As I sat in this bucolic setting Monday evening listening to short speeches from candidates like Martha Brown of Faribault, running for Minnesota House District 19A on the slogan of “Common-Sense Leadership for Working People,” or fiery Matt Little from Elko New Market who embraces the label of “radical” and who is running for Congress in the Second Congressional District or Ben Schierer of Fergus Falls, campaigning for state auditor and vowing to represent both urban and rural communities, I felt hope.
COMPASSION & HOPE
I felt hope, too, when I heard Minnesota Secretary of State Steve Simon talk about protecting voter information, voting rights and more. I felt hope when I heard Minnesota Senate Majority Leader Erin Murphy speak. As a nurse, her care and compassion for others threads through her speeches, shines in her political life.
Most notable in Murphy’s talk, at least for me, is the deep grief she feels over the politically-motivated assassination of her friend and colleague, Minnesota Speaker of the House Emerita Melissa Hortman and Hortman’s husband, Mark. The Hortmans were shot to death on June 14, the day I protested in Northfield, despite warnings not to do so.

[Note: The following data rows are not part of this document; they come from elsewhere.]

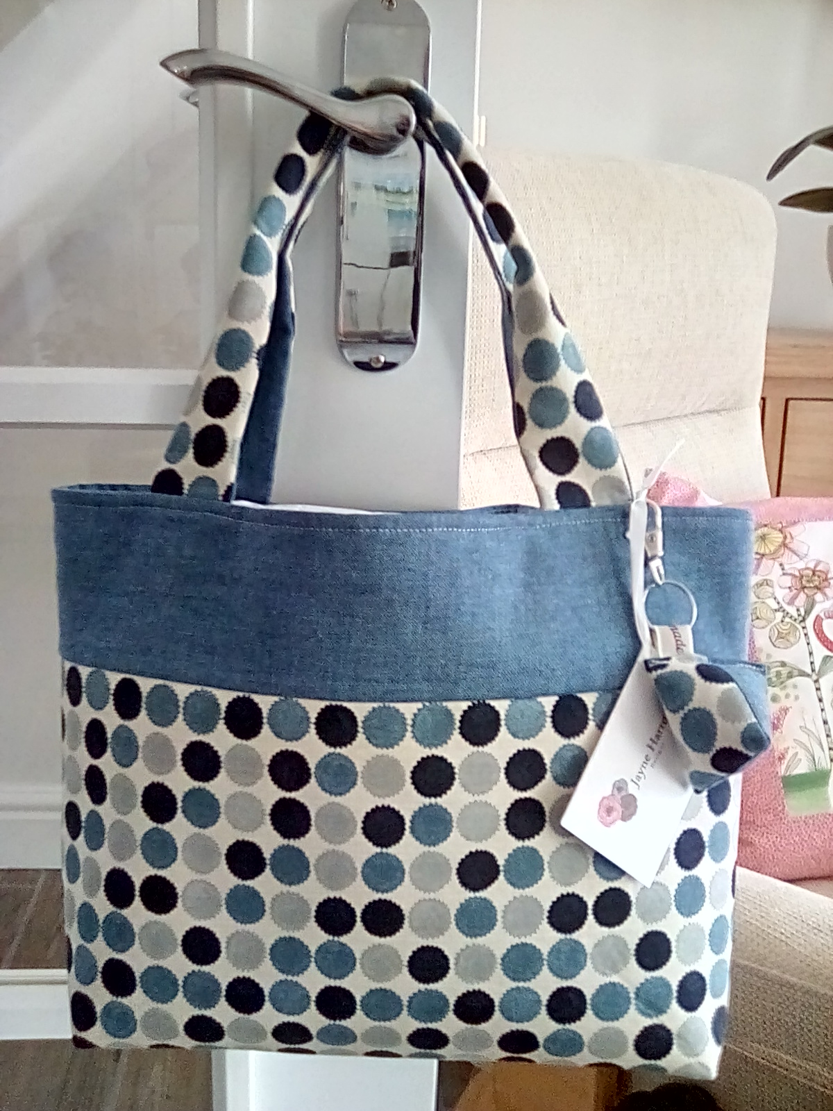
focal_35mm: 39
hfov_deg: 36.8
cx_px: 416
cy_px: 556
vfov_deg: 47.9
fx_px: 1251
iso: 198
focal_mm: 3.1
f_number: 2.8
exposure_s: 1/30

I refuse to be silenced.
Murphy spoke on Monday evening against a backdrop of American and Minnesota state flags and a banner of the Hortmans and their dog with this message: STAND UP FOR JUSTICE AND PEACE. She talked, too, about attending the funeral on Sunday of Fletcher Merkel, 8, among two students killed in a mass shooting that injured 21 others at Annunciation Catholic Church in south Minneapolis on August 27. Justice. Peace. No more gun violence.
UNPRECEDENTED
I’ve lived enough years to observe that what’s happening in this country right now is unprecedented. I’ve never felt more fearful of losing our freedoms under authoritarian rule. It’s happening already with snatching people off the streets, imprisonment and deportations without due process. It’s happening in intimidation and retribution; mass firings; suppression of free speech; funding cuts that are undermining research, healthcare, education and more; gathering of private information by the government; sending armed military into cities; and in countless other ways that affect all of us no matter our political affiliations.
This isn’t about rural vs urban. This isn’t about us vs them. This is, rather, about preserving and protecting our very freedoms as Americans. This is about caring and feeling hopeful. This is about speaking up. About doing something. And sometimes this is also about eating pulled pork, baked beans, cucumber salad and homemade peach pie at a potluck on a beautiful September evening in southern Minnesota.